Mijnheer Verhagen stond op. Lientje over haar hoofdje strijkende, zei hij:
‘Ik bedoel natuurlijk een schoonbroer. Jullie moogt Olly wel feliciteeren, maar niet te druk zijn, hoor, het is toch al zoo'n vermoeiende dag voor haar geweest.’
Daarop ging het heele troepje naar boven.
Olga zag dadelijk, dat ze het wisten en bloosde sterk.
| |
| |
De zusjes kusten haar hartelijk en verzekerden heel blij en verrast te zijn.
‘Mag ik hem nu Charles noemen?’ vroeg Lientje verrukt.

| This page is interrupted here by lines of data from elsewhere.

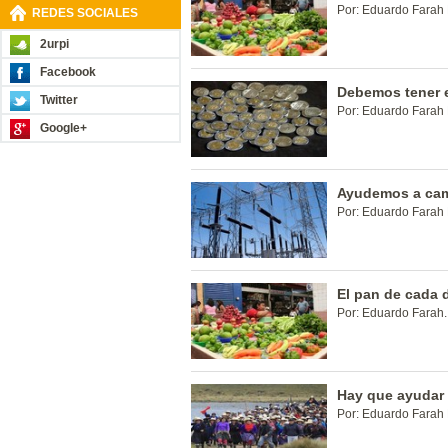
Por: Eduardo Farah 
REDES SOCIALES
2urpi
Facebook
Debemos tener eq
Twitter
Por: Eduardo Farah 
Google+
Ayudemos a camb
Por: Eduardo Farah 
El pan de cada 
Por: Eduardo Farah.
Hay que ayudar 
Por: Eduardo Farah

‘Ja zeker en Tineke ook. Vin' je het ook prettig, poes?’
Tineke knikte van neen.
‘Niet, waarom niet?’
‘Ik ben zoo verlegen voor dien mijnheer en zal nooit Charles durven zeggen, nooit.’
Olly lachte.
‘Dat moet je dan maar eens zien, als je erg verlegen bent, zeg je maar niets,’ en haar naar zich toetrekkend, streelde en kuste ze het kind, dat veel meer dan haar tweeling-zusje als het benjaminnetje van de familie werd beschouwd.